Nosotros, los ciudadanos de a pie, una vez que votamos a los políticos, pasamos a ser meros sujetos pasivos de la acción o de la omisión de quienes han resultado elegidos. Queda fuera de nuestro alcance cualquier operación, movimiento o maniobra para exigir que se cumpla lo prometido durante la campaña que figura minuciosamente descrito en el programa electoral. A partir de la elección, el político actúa a su libre albedrio y se dedica a parasitar el presupuesto público.
Ello se debe a que el mandato es representativo, no imperativo y a que el programa electoral no es un contrato cuyo cumplimiento resulte exigible ante los tribunales.
Por eso para los ciudadanos existen dos momentos en el ciclo político en los que se sienten espectadores privilegiados de los sinsabores y disgustos de la clase política.
El primero de ellos es el de la conformación de las listas electorales. Dice la sabiduría popular que lo mejor para lograr un puesto de salida es hacerse amigo de quien confecciona las listas. Pero en tiempos convulsos, ni siquiera esa circunstancia garantiza el éxito. Se hace preciso haber estado en el bando ganador. En cualquier caso los ciudadanos asisten con regocijo al desfile de cadáveres. ¡Se lo merecían! Qué esperaban! ¡Ya robaron bastante!, son algunas de las expresiones que se profieren.
El segundo, es el día de la votación. Aunque lo más sorprendente es que nadie se siente perdedor, asistimos también a un desfile de difuntos.

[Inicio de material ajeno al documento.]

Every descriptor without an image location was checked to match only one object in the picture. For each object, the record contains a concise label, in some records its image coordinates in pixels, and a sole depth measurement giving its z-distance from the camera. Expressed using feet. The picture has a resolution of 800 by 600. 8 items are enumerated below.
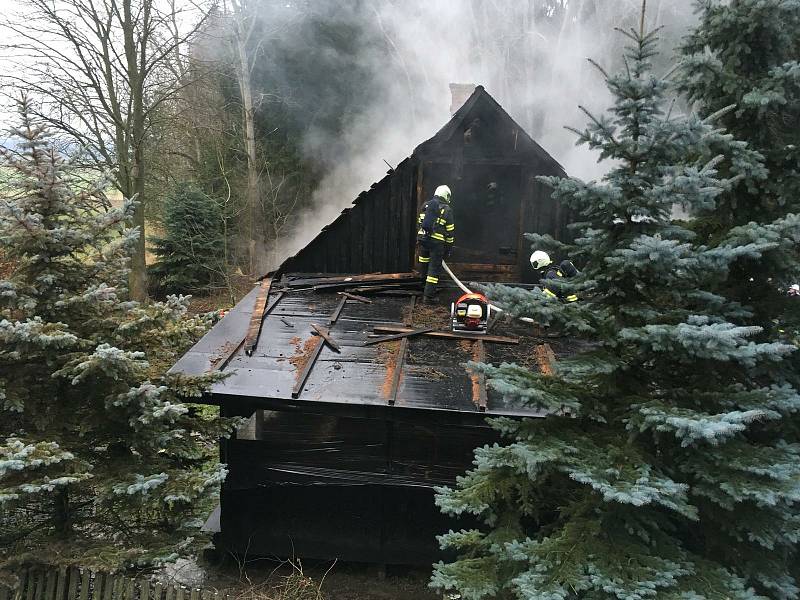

Los que pasan del poder al paro, circulan como despojos humanos; los que se mantienen aunque hayan perdido se convierten en fiambres que tras unos días de reciclaje mental se dan cuenta de que siguen cobrando y recuperan la frescura. En lo que se refiere a los candidatos, es necesario establecer dos líneas rojas que en ningún caso deben sobrepasarse por mucha bondad y virtudes que reúnan los elegidos por el dedo del partido: edad y probidad.
La edad es un factor fundamental para el ejercicio de la política si queremos prestigiarla. No es esta una idea que improvise a la vista de algunos candidatos. La vengo manteniendo desde siempre. Los políticos, como el resto de los empleados públicos deben tener una edad de jubilación. La política no puede concebirse como una actividad marginal, ni un retiro de oro en el que pueda uno refugiarse cuando ha pasado a ser pensionista, para prorrogar unos años más unos ingresos públicos saneados. Hay casos flagrantes como el de la Alcaldesa de Madrid. Si el sistema no la considera apta para poner sentencias ¿lo está para regir los destinos de cuatro millones de ciudadanos? Parece que no. Así no se ennoblece la política. Hay que dar paso a la juventud.
Qué decir de la probidad como sinónimo de honradez, de rectitud que evita que uno incurra en ningún delito. Viene a cuento esta exigencia a raíz de la creación del partido Actúa promovido por Baltasar Garzón y Gaspar Llamazares.
El nombre es enigmático, ¿quién debe actuar, el ciudadano? ¿cómo, dónde, cuando?.
Pero, además, el hecho de que un sujeto condenado por unanimidad por los siete jueces integrantes del tribunal a once años de inhabilitación por el peor delito que puede cometer un juez –prevaricación-, al que le achacan en la sentencia haber colocado el proceso penal español al nivel de regímenes totalitarios y vinculado con Villarejo, forme parte de este partido, lo invalida como opción política. Si fuera un juez tildado de derechas, lo masacrarían a diario los medios.
Las personas deben desempeñar cargos públicos y luego volver a su profesión, no a la inversa, pero ya lo dijo Valle Inclán “En España se premia todo lo malo”.